▶ **Provided material**:
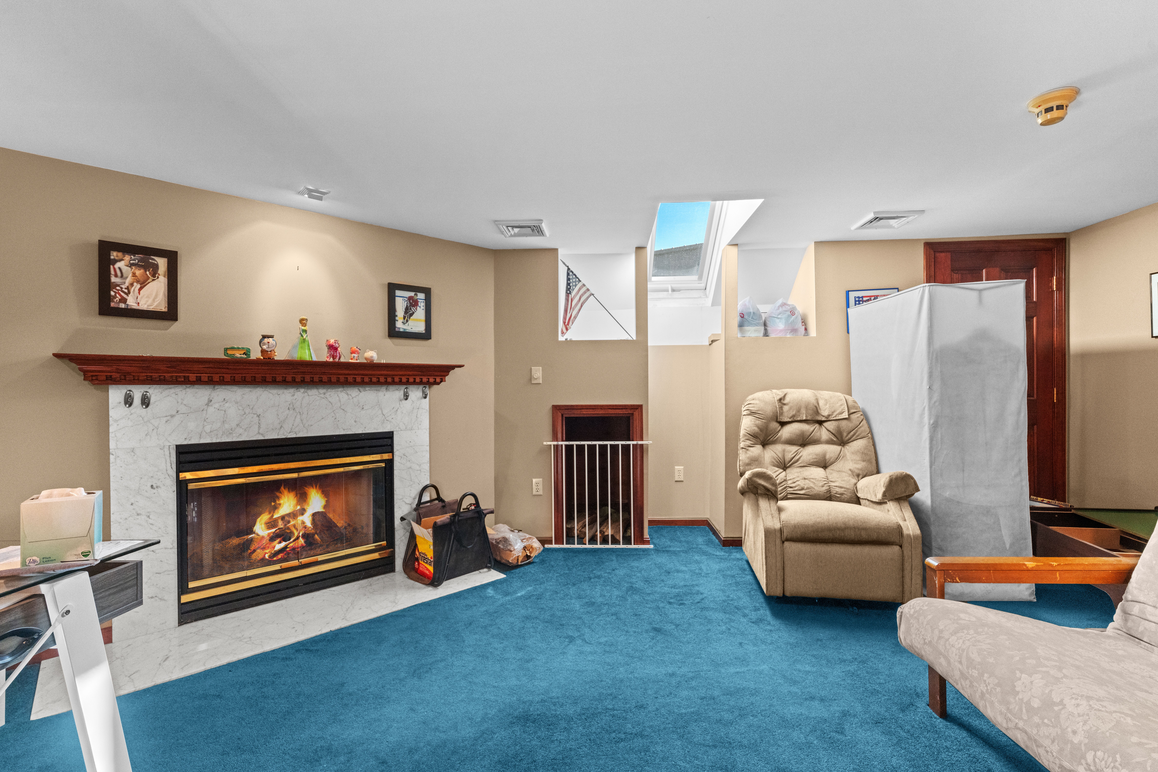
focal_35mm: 16
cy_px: 386
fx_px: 521
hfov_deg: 96.0
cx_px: 579
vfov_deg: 73.1
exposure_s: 1/6
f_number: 11
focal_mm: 16.2
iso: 2500
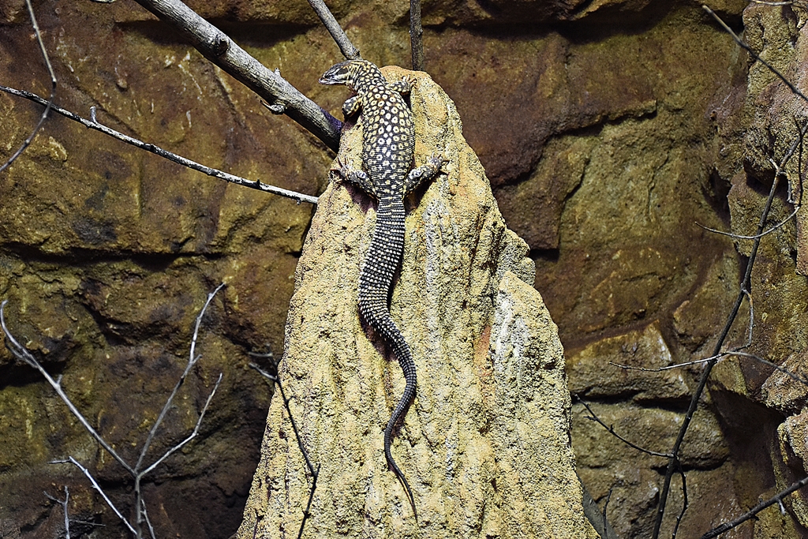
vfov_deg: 21.6
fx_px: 1414
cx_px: 404
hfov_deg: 31.9
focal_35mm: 63
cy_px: 270
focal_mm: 42
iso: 1400
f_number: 4.5
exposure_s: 1/60
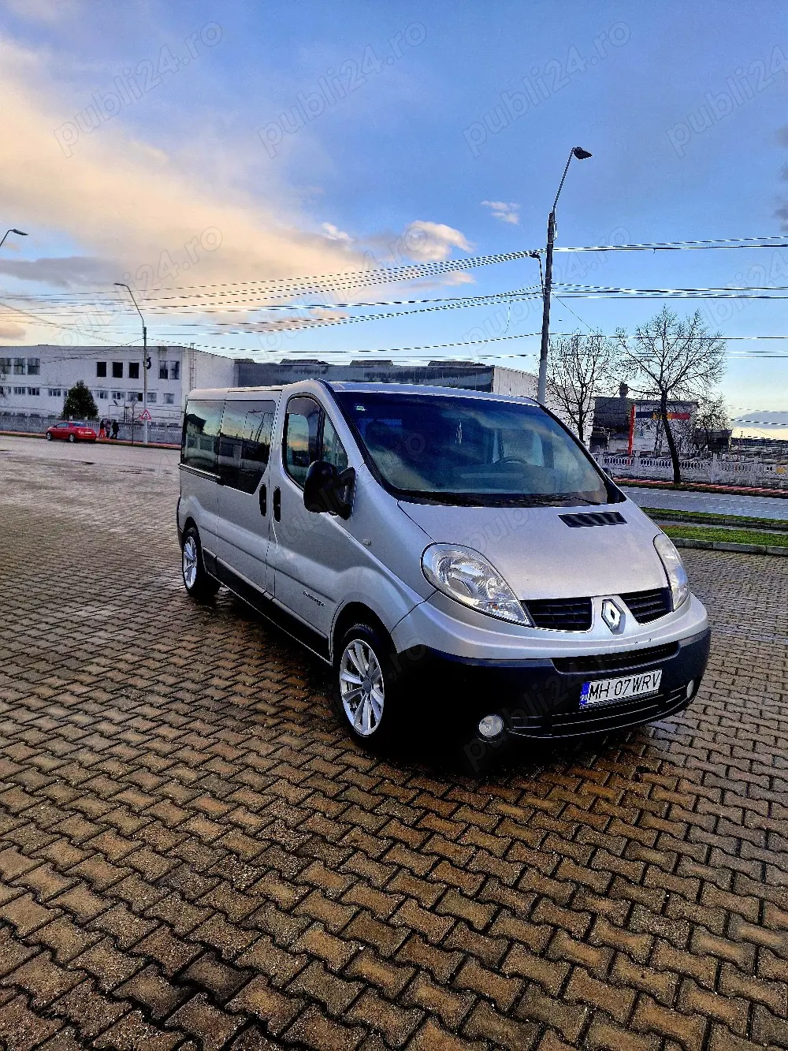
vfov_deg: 73.9
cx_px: 394
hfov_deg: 58.9
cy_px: 526
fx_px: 698
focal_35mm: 23
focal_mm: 5.54
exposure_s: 1/244
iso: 50
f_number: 1.8
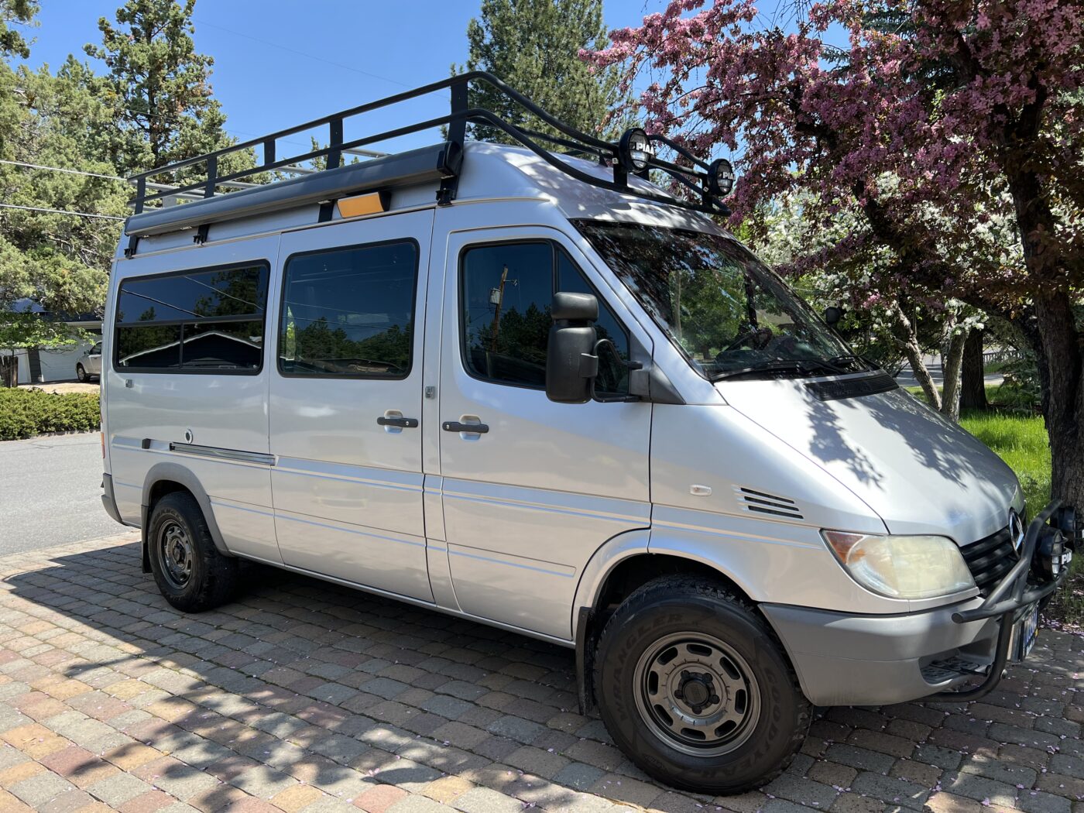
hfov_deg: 67.3
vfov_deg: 53.1
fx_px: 814
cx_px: 542
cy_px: 406
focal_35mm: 26
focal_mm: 5.7
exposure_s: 1/1669
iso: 50
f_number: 1.5
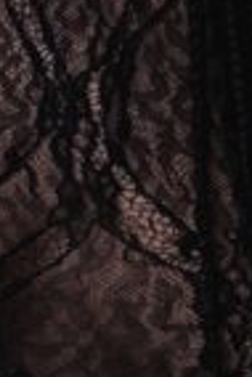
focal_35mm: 354
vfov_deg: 5.8
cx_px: 16
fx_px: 3708
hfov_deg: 3.9
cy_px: -69
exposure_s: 1/125
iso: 400
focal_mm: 56
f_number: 8
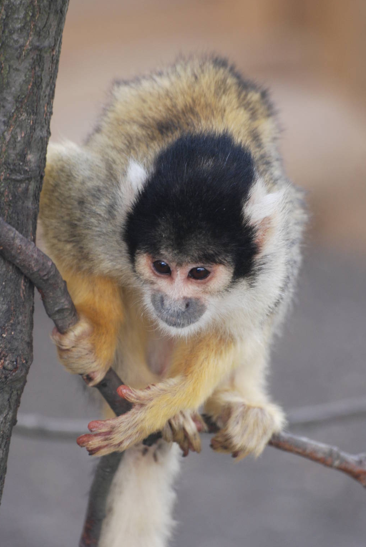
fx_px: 7164
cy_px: 273
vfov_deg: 4.4
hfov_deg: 2.9
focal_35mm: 471
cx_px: 184
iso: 400
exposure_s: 1/160
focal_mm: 300
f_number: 5.6
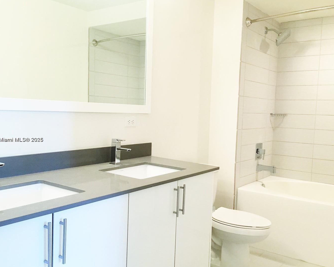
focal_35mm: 34
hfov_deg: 52.8
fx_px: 336
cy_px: 140
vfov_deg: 43.4
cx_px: 163
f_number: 2.2
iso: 100
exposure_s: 1/30
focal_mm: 4.15
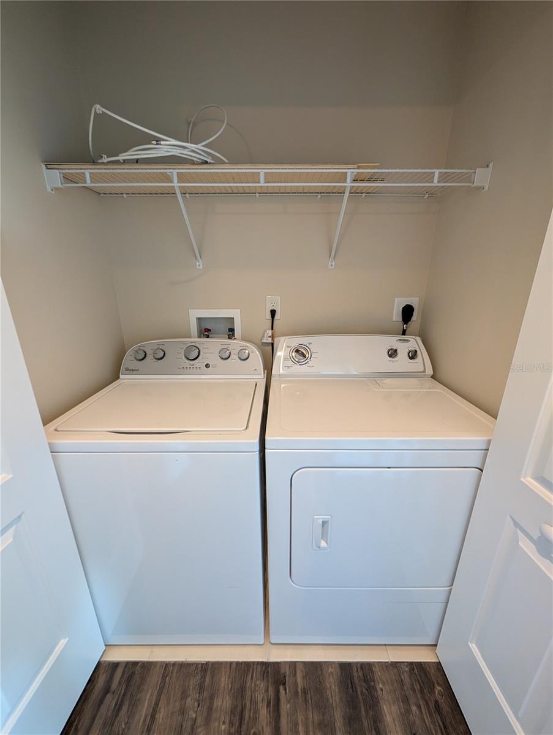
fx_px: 255
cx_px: 276
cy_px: 368
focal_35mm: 12
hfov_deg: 94.6
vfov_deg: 110.5
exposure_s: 1/60
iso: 493
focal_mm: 2.02
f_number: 1.7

▶ **Instructions for the task**: Without the pictures, give every line above again exactly.

▶ **Task result**:
focal_35mm: 16
cy_px: 386
fx_px: 521
hfov_deg: 96.0
cx_px: 579
vfov_deg: 73.1
exposure_s: 1/6
f_number: 11
focal_mm: 16.2
iso: 2500
vfov_deg: 21.6
fx_px: 1414
cx_px: 404
hfov_deg: 31.9
focal_35mm: 63
cy_px: 270
focal_mm: 42
iso: 1400
f_number: 4.5
exposure_s: 1/60
vfov_deg: 73.9
cx_px: 394
hfov_deg: 58.9
cy_px: 526
fx_px: 698
focal_35mm: 23
focal_mm: 5.54
exposure_s: 1/244
iso: 50
f_number: 1.8
hfov_deg: 67.3
vfov_deg: 53.1
fx_px: 814
cx_px: 542
cy_px: 406
focal_35mm: 26
focal_mm: 5.7
exposure_s: 1/1669
iso: 50
f_number: 1.5
focal_35mm: 354
vfov_deg: 5.8
cx_px: 16
fx_px: 3708
hfov_deg: 3.9
cy_px: -69
exposure_s: 1/125
iso: 400
focal_mm: 56
f_number: 8
fx_px: 7164
cy_px: 273
vfov_deg: 4.4
hfov_deg: 2.9
focal_35mm: 471
cx_px: 184
iso: 400
exposure_s: 1/160
focal_mm: 300
f_number: 5.6
focal_35mm: 34
hfov_deg: 52.8
fx_px: 336
cy_px: 140
vfov_deg: 43.4
cx_px: 163
f_number: 2.2
iso: 100
exposure_s: 1/30
focal_mm: 4.15
fx_px: 255
cx_px: 276
cy_px: 368
focal_35mm: 12
hfov_deg: 94.6
vfov_deg: 110.5
exposure_s: 1/60
iso: 493
focal_mm: 2.02
f_number: 1.7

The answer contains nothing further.